Pour se protéger, et parce qu’il ne peut reproduire que ce qu’il connaît, Poil de Carotte devient aussi agressif, mesquin, menteur, violent et jaloux. De souffre-douleur familial, il finit par être cruel envers ses semblables, et même avec les animaux, forme d’exécutoire peut-être face à toute cette haine et ce sadisme quotidien ?
Le style d’écriture est léger, doux et fluide. Malgré l’aspect tragique et malheureux de ce récit, l’auteur ne sombre pas dans le pathétique ni la colère. Au contraire, il jette un regard teinté d’ironie et d’humour. Le roman se lit très vite et convient aux adultes comme aux adolescents. Ces derniers risquent d’être touchés par toutes ces injustices, donc à mon avis, c’est bien s’ils peuvent échanger avec un adulte sur leurs impressions après cette lecture.
À lire ? Pourquoi pas ?

Un fils en or

Fiche identité

  • Titre du livre : Un fils en or
  • Auteur : Shilpi Somaya Gowda
  • Nombre de pages : 544
  • Édition : Folio
  • Année de publication : 2015

Résumé

Anil Patel est le fils aîné d’une famille de propriétaires terriens en Inde. Grâce à son assiduité dans les études, il réussit à partir aux Etats-Unis pour étudier la médecine dans un hôpital de Dallas.
Quant à Leena, sa voisine et amie proche, ses parents lui organisent un mariage arrangé.
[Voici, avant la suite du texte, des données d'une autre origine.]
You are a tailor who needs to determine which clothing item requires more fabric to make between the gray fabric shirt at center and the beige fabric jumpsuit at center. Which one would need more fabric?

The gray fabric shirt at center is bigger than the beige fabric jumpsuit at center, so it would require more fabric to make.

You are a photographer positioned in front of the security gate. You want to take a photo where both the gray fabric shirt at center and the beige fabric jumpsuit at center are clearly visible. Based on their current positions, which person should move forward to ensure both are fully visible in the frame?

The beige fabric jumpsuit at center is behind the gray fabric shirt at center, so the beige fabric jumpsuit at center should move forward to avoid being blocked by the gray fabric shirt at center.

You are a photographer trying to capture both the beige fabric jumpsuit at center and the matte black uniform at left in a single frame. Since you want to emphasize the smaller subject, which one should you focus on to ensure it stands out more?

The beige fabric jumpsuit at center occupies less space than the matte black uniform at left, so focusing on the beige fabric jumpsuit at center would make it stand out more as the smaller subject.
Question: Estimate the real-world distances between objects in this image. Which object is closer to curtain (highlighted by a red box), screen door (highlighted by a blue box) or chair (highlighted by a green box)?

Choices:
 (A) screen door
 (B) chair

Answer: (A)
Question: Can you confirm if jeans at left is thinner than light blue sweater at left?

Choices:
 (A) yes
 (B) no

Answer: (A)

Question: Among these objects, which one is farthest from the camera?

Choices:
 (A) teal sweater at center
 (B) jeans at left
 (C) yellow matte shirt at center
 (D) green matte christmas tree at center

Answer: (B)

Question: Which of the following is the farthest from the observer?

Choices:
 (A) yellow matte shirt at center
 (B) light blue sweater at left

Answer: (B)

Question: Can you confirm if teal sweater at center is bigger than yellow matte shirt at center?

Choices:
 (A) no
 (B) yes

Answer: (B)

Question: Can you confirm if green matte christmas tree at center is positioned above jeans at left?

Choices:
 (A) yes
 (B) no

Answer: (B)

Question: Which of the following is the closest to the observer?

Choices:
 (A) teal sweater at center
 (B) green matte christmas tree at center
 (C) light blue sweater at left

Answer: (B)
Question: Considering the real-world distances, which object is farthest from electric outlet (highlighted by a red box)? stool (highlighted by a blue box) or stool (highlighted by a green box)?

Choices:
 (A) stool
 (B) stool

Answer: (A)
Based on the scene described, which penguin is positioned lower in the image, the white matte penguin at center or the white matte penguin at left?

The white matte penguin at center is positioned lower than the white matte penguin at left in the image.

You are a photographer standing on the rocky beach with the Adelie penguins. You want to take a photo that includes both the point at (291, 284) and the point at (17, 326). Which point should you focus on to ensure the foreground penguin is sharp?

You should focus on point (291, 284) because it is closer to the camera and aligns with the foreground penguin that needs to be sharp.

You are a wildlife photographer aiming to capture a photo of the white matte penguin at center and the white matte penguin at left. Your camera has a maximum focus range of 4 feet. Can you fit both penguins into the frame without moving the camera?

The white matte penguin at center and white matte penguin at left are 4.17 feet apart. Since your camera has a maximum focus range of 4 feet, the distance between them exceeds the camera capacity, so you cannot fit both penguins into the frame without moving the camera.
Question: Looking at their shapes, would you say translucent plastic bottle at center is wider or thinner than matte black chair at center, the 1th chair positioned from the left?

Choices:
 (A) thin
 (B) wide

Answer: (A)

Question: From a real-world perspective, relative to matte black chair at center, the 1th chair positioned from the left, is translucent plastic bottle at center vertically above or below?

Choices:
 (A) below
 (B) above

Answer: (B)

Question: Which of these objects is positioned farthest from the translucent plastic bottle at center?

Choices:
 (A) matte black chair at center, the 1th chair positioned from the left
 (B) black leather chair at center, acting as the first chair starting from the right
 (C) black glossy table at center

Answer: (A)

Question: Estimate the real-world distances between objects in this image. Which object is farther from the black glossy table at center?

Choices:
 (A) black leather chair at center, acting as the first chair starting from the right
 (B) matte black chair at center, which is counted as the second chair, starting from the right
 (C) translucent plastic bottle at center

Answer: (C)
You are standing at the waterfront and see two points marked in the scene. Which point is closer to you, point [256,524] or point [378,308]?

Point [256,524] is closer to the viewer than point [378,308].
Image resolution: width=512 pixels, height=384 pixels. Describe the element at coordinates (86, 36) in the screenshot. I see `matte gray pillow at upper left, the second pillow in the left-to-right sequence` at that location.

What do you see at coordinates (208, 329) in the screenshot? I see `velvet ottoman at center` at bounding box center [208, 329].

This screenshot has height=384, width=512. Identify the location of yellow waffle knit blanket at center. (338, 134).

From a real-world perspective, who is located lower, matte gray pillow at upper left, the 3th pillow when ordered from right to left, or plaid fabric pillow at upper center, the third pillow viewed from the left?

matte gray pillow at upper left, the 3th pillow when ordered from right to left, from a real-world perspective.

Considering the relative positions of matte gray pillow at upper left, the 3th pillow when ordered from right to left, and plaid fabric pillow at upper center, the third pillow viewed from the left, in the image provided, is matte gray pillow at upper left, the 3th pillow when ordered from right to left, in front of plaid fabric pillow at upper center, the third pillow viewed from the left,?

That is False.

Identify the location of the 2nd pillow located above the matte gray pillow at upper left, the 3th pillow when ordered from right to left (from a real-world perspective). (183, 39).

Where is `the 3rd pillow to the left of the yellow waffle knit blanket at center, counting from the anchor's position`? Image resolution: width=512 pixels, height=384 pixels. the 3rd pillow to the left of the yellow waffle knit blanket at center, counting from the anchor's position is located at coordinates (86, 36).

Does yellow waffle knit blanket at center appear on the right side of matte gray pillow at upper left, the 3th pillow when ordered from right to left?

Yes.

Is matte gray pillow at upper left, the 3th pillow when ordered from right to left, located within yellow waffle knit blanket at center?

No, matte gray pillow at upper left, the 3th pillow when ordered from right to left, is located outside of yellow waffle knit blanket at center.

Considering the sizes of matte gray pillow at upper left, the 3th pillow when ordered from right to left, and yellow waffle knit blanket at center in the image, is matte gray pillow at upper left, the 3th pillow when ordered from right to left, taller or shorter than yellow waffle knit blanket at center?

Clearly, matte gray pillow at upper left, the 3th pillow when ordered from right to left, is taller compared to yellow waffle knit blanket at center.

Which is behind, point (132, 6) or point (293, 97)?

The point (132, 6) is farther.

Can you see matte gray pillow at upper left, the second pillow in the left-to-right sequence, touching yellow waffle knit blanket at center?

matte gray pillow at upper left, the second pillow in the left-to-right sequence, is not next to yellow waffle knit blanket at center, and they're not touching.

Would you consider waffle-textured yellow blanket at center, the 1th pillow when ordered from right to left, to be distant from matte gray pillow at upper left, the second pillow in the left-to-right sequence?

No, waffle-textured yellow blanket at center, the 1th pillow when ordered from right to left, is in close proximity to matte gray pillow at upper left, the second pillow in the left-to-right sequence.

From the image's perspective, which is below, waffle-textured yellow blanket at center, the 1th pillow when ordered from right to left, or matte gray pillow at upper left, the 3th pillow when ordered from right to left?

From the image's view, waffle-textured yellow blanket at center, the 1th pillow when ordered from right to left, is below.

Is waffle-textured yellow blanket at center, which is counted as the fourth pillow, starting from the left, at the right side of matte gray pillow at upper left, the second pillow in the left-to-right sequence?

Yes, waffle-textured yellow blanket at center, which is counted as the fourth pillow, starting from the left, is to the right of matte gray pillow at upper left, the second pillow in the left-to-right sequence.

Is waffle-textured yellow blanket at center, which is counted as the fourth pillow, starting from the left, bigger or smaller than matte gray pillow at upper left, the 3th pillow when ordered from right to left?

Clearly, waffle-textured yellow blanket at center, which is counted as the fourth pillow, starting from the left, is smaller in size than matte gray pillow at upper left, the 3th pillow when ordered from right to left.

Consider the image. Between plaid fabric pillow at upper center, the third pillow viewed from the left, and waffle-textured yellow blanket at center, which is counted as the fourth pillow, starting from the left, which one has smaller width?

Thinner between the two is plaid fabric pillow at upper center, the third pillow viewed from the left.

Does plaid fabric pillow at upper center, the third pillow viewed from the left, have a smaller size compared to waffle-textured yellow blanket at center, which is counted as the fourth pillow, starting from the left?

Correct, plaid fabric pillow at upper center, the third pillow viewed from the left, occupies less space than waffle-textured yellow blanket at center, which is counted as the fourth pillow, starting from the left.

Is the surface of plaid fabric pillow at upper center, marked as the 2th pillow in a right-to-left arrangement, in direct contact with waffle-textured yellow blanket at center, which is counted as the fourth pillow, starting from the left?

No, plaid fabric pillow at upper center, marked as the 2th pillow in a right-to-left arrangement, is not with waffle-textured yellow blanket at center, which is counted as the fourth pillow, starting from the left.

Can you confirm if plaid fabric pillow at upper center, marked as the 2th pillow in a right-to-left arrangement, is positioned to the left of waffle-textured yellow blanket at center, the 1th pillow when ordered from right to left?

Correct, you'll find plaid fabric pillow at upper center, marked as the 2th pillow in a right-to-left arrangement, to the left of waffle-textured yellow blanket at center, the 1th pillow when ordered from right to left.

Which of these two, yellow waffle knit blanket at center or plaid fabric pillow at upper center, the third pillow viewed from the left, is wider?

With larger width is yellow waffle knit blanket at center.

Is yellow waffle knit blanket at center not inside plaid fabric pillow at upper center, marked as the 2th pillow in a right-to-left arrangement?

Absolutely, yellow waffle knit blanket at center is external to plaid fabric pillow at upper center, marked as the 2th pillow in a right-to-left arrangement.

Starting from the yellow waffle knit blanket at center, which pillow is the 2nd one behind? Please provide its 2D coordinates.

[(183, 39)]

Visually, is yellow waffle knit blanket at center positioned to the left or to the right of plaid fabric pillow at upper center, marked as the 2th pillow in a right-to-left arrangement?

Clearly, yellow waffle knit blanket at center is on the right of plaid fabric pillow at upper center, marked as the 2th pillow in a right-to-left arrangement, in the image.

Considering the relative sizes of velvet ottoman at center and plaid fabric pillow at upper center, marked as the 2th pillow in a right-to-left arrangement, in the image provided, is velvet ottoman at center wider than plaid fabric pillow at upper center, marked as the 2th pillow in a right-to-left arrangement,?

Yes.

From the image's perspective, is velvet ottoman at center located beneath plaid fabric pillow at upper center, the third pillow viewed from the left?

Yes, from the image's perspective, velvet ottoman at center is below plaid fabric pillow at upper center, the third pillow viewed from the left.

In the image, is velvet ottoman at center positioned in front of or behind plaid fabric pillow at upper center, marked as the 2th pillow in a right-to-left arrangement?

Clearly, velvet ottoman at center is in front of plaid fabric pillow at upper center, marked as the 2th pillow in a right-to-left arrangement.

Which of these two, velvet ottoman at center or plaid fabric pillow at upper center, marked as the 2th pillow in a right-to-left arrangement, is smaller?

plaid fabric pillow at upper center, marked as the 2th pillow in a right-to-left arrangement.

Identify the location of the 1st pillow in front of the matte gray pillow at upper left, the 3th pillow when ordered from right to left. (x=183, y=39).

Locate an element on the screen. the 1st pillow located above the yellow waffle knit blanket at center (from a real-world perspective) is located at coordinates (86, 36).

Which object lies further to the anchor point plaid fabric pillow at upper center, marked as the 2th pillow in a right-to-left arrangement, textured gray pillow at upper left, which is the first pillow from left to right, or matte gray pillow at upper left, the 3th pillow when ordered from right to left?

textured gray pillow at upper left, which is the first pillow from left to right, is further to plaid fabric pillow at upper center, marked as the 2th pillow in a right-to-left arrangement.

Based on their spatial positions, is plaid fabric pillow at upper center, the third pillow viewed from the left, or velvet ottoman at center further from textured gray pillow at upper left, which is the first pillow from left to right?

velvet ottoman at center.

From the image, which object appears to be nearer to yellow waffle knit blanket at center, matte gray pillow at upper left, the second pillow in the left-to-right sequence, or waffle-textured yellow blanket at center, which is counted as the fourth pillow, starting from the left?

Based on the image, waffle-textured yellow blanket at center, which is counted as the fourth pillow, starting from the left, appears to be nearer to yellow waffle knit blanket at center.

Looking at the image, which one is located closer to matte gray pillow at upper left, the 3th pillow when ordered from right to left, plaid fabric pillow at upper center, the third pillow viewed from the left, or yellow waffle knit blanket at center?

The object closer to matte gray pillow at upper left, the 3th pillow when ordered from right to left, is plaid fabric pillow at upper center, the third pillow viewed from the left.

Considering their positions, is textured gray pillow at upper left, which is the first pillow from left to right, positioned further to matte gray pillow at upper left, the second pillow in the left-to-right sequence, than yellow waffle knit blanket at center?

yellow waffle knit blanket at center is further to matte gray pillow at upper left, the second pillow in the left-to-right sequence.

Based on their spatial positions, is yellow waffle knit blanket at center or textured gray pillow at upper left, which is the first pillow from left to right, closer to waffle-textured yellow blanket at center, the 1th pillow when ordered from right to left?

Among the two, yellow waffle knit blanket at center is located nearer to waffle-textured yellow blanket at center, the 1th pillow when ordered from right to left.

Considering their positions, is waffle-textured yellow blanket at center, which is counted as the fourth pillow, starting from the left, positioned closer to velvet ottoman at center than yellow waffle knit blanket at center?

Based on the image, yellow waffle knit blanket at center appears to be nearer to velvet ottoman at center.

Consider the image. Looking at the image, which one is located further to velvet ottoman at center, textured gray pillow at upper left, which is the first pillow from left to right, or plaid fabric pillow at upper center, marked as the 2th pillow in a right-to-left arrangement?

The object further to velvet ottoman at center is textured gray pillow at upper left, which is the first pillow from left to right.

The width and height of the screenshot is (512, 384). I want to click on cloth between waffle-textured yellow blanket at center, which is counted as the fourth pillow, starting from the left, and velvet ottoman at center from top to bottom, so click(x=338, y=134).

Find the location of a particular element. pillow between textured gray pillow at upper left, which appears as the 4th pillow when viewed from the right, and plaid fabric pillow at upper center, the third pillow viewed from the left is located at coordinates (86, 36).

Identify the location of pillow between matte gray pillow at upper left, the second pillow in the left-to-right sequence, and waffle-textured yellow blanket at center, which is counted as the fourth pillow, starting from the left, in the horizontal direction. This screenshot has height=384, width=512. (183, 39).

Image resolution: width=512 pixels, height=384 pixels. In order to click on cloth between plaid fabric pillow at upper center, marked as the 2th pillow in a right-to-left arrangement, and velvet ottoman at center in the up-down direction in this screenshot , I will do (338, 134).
Ce roman raconte le destin croisé de ces deux personnages.

Avis     

Ce livre est une belle histoire à propos de la société contemporaine indienne. Il nous montre à quel point la pression sociale est forte en Inde, surtout celle exercée par les parents sur leurs enfants.
L’auteur évoque l’expérience de l’immigration et de l’exil. Anil, parce qu’il est le fils aîné sur qui se fonde tous les espoirs de la famille, part étudier la médecine aux Etats-Unis. Mais est-ce vraiment son rêve et son choix ? Son père l’a poussé dans cette voie depuis sa plus tendre enfance et lui n’a jamais douté de cette vocation. Arrivé là-bas, plein d’espoirs et de rêves, il fait face à plusieurs difficultés : le rythme à l’hôpital est ardu, les différences culturelles sont fortes et il peine à s’adapter à ce monde nouveau. Anil a du mal à trouver sa place, que ce soit chez sa famille en Inde ou dans son pays d’accueil. Finalement, il n’appartient ni à l’un ni à l’autre, mais tente de concilier difficilement ces deux cultures diamétralement opposées. Je me suis sentie proche de lui, car j’ai plus ou moins vécu ce type d’expérience et cette sensation d’exil permanent est troublante.
À travers ce roman, l’auteur dénonce également les conditions des femmes en Inde. Leena, parce que c’est une fille, doit être mariée. Pourquoi ? C’est une habitude culturelle donc ses parents ont arrangé son mariage en payant une dot conséquente. Elle n’aura croisé son époux qu’une fois avant leurs noces. Mais elle sera victime de violences conjugales. Fuir est une option peu envisageable, car elle risque d’entraîner le déshonneur sur sa famille. Sa situation est révoltante et écœurante ! Combien de femmes subissent encore ce type de traitement de nos jours ? C’est honteux !
À travers ce livre, on découvre aussi les us et coutumes de la société indienne comme l’arbitrage qui est une forme de justice populaire dans les villages éloignés, les bons plats indiens qui donnent l’eau à la bouche, les modes de vie dans les campagnes qui sont régis par le système des castes et des richesses.
Le style d’écriture est agréable, doux et fluide. Malgré des passages assez durs, l’auteur ne sombre pas dans le pathétique, mais adopte un ton sensible et mesuré. Dès les premiers chapitres, nous sommes rapidement dans l’ambiance et comme un voyageur, nous naviguons au gré des chapitres entre l’Inde et le Texas. Les personnages sont attachants. On tremble pour eux, on les comprend et on a envie d’entrer dans le livre pour les aider de toutes nos forces.
Pour conclure, je recommande absolument ce roman aux amoureux de l’Inde, aux lecteurs en quête d’une histoire sensible et réaliste !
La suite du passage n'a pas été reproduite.